10 Observations after Working Remote for 6 Months

I turned my “on-premise” job into a remote one 6 months ago.  Here are ten observations from the experience so far, with the goal that these assist others transitioning or thinking about transitioning to remote work:

1. Able to eat a lot healthier

This was the most unexpected benefit of working remote.  It’s been much easier to cook (almost) all meals at home while remote.  When commuting to and working from an office it was always difficult to prep meals the night before, but working from home it’s easy to cook while working.  Rather than paying for expensive cafeteria or restaurant food that is lacking in nutrition, cooking meals at home with good food from grocery stores or markets is easy.

2. Need to plan out work locations

It’s been easy to fall into a pattern of working from home and not going out to coffee shops, libraries, coworking spaces, etc. to do work.  Planning out the day in terms of which locations I’m going to start or end the day at has been helpful in avoiding this trap.  Usually a change of scenery has greatly helped critical thinking when stuck on a problem.

3. Easy to forget timezones

If you’re working with a distributed team, chances are there is still a home office for your company that several of your team members work from.  Usually the home office time zone becomes the de facto time within which meetings are scheduled.  This was a slight adjustment at first, and planning things like trying to eat lunch an hour earlier took some getting used to.  Even now it’s still easy to forget this time difference sometimes.

4. Able to get more done, more effectively

Productivity is often one of the biggest concerns companies have when considering a move to a remote work model.  It may be accurate to say that doubts around effectiveness are the main factor behind this concern around productivity.  First, it should be noted that if you’re hiring employees you don’t trust to get work done in any location, then you’re hiring the wrong people to begin with.  Second, and most importantly, the transition to a remote model is certainly no easy effort but if it’s done right and team members have proper support, productivity can actually receive quite a boost.  Speaking anecdotally, I’m working with a team now that is entirely distributed across several states and continents.  I’ve noticed my personal output has greatly increased, with this increase mostly coming in quality (but quantity as well).  Our team has consistently completed work on time and even sometimes ahead of schedule, helping assuage any doubts our company might have head about productivity in the remote model.

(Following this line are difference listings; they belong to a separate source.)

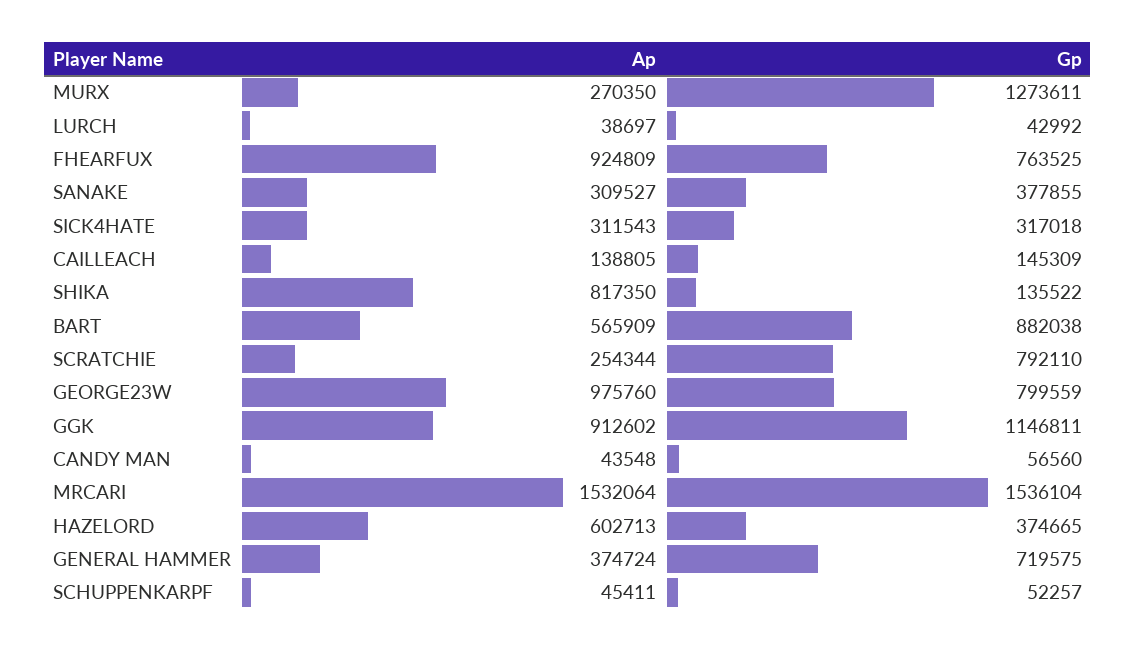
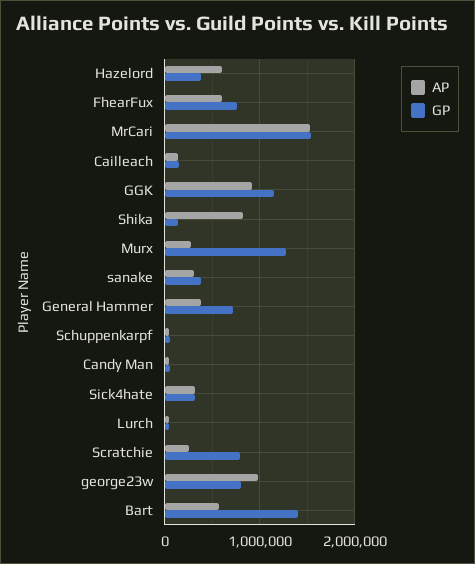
  {
    "Ap": {
      "MURX": 270350,
      "LURCH": 38697,
-     "FHEARFUX": 924809,
+     "FHEARFUX": 600000,
      "SANAKE": 309527,
      "SICK4HATE": 311543,
      "CAILLEACH": 138805,
      "SHIKA": 817350,
      "BART": 565909,
      "SCRATCHIE": 254344,
      "GEORGE23W": 975760,
      "GGK": 912602,
      "CANDY MAN": 43548,
      "MRCARI": 1532064,
      "HAZELORD": 602713,
      "GENERAL HAMMER": 374724,
      "SCHUPPENKARPF": 45411
    },
    "Gp": {
      "MURX": 1273611,
      "LURCH": 42992,
      "FHEARFUX": 763525,
      "SANAKE": 377855,
      "SICK4HATE": 317018,
      "CAILLEACH": 145309,
      "SHIKA": 135522,
-     "BART": 882038,
+     "BART": 1400000,
      "SCRATCHIE": 792110,
      "GEORGE23W": 799559,
      "GGK": 1146811,
      "CANDY MAN": 56560,
      "MRCARI": 1536104,
      "HAZELORD": 374665,
      "GENERAL HAMMER": 719575,
      "SCHUPPENKARPF": 52257
    }
  }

5. Being the first truly remote employee has its pros/cons

Being the first truly remote employee within my organization, it’s been something of a pioneering experience.  The organization within which I work has had offshore contractors for many years but no employees who work remotely full-time (from another state entirely).  The biggest advantage of this for me has been that I’ve gotten to prove that the model works and move the organization ahead.  “Innovation” is incessantly paid lip service to by any and all companies these days, and while many of them may be pursuing legitimate innovations in product or processes, innovation around work itself is often neglected.  Remote work is the future and is slowly but surely gaining adoption.  Being able to help guide my company into this new frontier has provided both myself and the company with a lot of benefits.

Of course being the first has its downsides, the main being that the organization is still adapting to this kind of work.  Fortunately I’ve received support for it at high levels within the organization.

6. Can feel singled out, but this can be a positive thing

Continuing from the last observation, it can be easy to feel like the “remote guy” when you’re the only one.  Now that I’ve proven the model though, others within my organization are starting to join the ranks of the remote workforce.  Done right, you might find that others within your company respect you more for it as you’re essentially setting yourself apart from your coworkers.  Others will see that you’re trusted and respected enough to be granted this privilege.

7. Work is still work

The stereotypical image for remote work is some guy on a laptop working from the beach, but it’s not in any way that idyllic or cinematic.  Work is still work and if you’re on a tight deadline or putting out some fire, no grandiose scenery is going to change that.

8. Whiteboarding suffers

Depending on the type of work you do, not having a whiteboard can seem debilitating.  It’s a highly effective and quick tool for communication.  Similarly, being in meetings and not seeing what is being drawn on the whiteboard contributes to the communication gap.  An easy solution for this is to setup a video conference (either through Skype on someone’s laptop or a room VC if you have one) and point the camera at the whiteboard.

9. Having more frequent 1×1’s is helpful

I’ve had more frequent 1×1’s with coworkers.  This has helped fill the place of hallway conversations that you don’t get not being in the office.

10. A lot of other remote workers are out there

Working from coffee shops and coworking spaces I’ve seen a lot of other people in these spaces that are also working remotely.  These people have all varied in age, so it’s not just old or young employees pursuing this working model.  I suspect more and more spaces will open up, and existing ones catering to the remote worker as this becomes the future of work.